Right, the XDT ANP. Because this is in fact a decision-controlled problem, only from the perspective of an XDT agent.

It is decision-determined from the perspective of any agent. The payoff only depends on the agent's decision: namely, it's 1000$ for two-boxing and 0$ for one-boxing.

And so they can simply choose to receive $1M on this problem if they know that that's what they're facing. $1M being bigger than $1000, I think they should do so.

Look on the problem from the perspective of the precursor. The precursor knows XDT two-boxes on the problem. There is no way to change this fact. So one box is going to be empty. Therefore building an XDT agent in this situation is no worse than building any other agent.

Comment author: Manfred 19 March 2015 08:08:33PM *  1 point [-]

It is decision-determined from the perspective of any agent. The payoff only depends on the agent's decision: namely, it's 1000$ for two-boxing and 0$ for one-boxing.

Yeah, sorry, I misspoke. The contents of the boxes are controlled by the agent's decision, only for an XTD agent.

Look on the problem from the perspective of the precursor. The precursor knows XDT two-boxes on the problem. There is no way to change this fact. So one box is going to be empty. Therefore building an XDT agent in this situation is no worse than building any other agent.

I am using XDT here in the sense of "the correct decision algorithm (whatever it is)." An XDT agent, if faced with the XDT-anti-Newcomb-problem, can, based on its decision, either get $1M, or $1k. If it takes the $1M, it loses in the sense that it does worse on this problem than a CDT agent.

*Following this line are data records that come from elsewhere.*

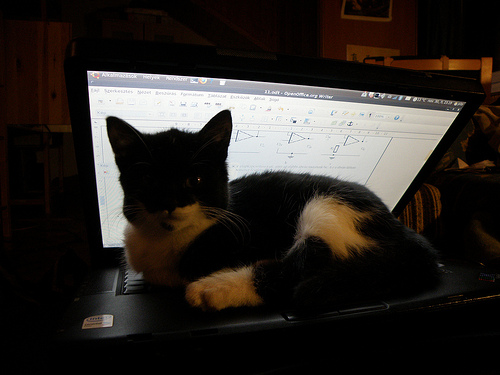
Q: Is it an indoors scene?
A: Yes, it is indoors.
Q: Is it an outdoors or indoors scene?
A: It is indoors.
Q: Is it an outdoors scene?
A: No, it is indoors.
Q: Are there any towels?
A: No, there are no towels.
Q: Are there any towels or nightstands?
A: No, there are no towels or nightstands.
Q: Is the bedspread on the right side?
A: Yes, the bedspread is on the right of the image.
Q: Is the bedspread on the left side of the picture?
A: No, the bedspread is on the right of the image.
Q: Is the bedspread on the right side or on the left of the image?
A: The bedspread is on the right of the image.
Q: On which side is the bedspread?
A: The bedspread is on the right of the image.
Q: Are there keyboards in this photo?
A: Yes, there is a keyboard.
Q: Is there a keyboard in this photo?
A: Yes, there is a keyboard.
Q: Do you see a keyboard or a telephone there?
A: Yes, there is a keyboard.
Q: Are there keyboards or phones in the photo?
A: Yes, there is a keyboard.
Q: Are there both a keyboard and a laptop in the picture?
A: Yes, there are both a keyboard and a laptop.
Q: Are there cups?
A: No, there are no cups.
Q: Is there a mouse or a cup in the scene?
A: No, there are no cups or computer mice.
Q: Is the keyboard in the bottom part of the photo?
A: Yes, the keyboard is in the bottom of the image.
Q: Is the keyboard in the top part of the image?
A: No, the keyboard is in the bottom of the image.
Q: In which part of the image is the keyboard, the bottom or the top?
A: The keyboard is in the bottom of the image.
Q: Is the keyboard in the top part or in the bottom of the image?
A: The keyboard is in the bottom of the image.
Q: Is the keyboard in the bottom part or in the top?
A: The keyboard is in the bottom of the image.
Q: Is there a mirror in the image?
A: No, there are no mirrors.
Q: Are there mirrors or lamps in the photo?
A: No, there are no mirrors or lamps.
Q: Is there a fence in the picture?
A: No, there are no fences.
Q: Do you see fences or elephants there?
A: No, there are no fences or elephants.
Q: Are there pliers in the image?
A: No, there are no pliers.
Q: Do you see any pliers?
A: No, there are no pliers.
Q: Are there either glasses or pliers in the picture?
A: No, there are no pliers or glasses.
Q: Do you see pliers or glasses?
A: No, there are no pliers or glasses.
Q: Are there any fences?
A: No, there are no fences.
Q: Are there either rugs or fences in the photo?
A: No, there are no fences or rugs.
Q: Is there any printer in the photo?
A: No, there are no printers.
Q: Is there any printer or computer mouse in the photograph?
A: No, there are no printers or computer mice.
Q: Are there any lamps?
A: No, there are no lamps.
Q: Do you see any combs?
A: No, there are no combs.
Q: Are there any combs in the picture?
A: No, there are no combs.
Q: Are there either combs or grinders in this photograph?
A: No, there are no combs or grinders.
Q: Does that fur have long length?
A: Yes, the fur is long.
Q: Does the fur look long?
A: Yes, the fur is long.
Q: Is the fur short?
A: No, the fur is long.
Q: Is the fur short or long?
A: The fur is long.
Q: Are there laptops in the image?
A: Yes, there is a laptop.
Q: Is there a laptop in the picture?
A: Yes, there is a laptop.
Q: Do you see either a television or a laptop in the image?
A: Yes, there is a laptop.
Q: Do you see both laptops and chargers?
A: No, there is a laptop but no chargers.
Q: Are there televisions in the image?
A: No, there are no televisions.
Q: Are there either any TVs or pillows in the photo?
A: No, there are no TVs or pillows.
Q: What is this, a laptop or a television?
A: This is a laptop.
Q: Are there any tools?
A: No, there are no tools.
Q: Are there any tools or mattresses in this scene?
A: No, there are no tools or mattresses.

If it takes the $1k, it loses in the sense that it just took $1k over $1M :P

And because of XDT's decision controlling the contents of the box, when you say "the payoff is $1000 for two-boxing and $0 for one-boxing," you're begging the question about what you think the correct decision algorithm should do.

Comment author: Squark 22 March 2015 07:47:48PM 0 points [-]

And because of XDT's decision controlling the contents of the box, when you say "the payoff is $1000 for two-boxing and $0 for one-boxing," you're begging the question about what you think the correct decision algorithm should do.

The problem is in the definition of "correct". From my point of view, "correct" decision algorithm means the algorithm that a rational precursor should build. That is, it is the algorithm instantiating which by the precursor will yield at least as much payoff as instantiating any other algorithm.

Comment author: Manfred 22 March 2015 11:04:59PM 0 points [-]

Well, I agree with you there :P But I think you're cashing this out as the fixed point of a process, rather than as the maximization I am cashing it out as.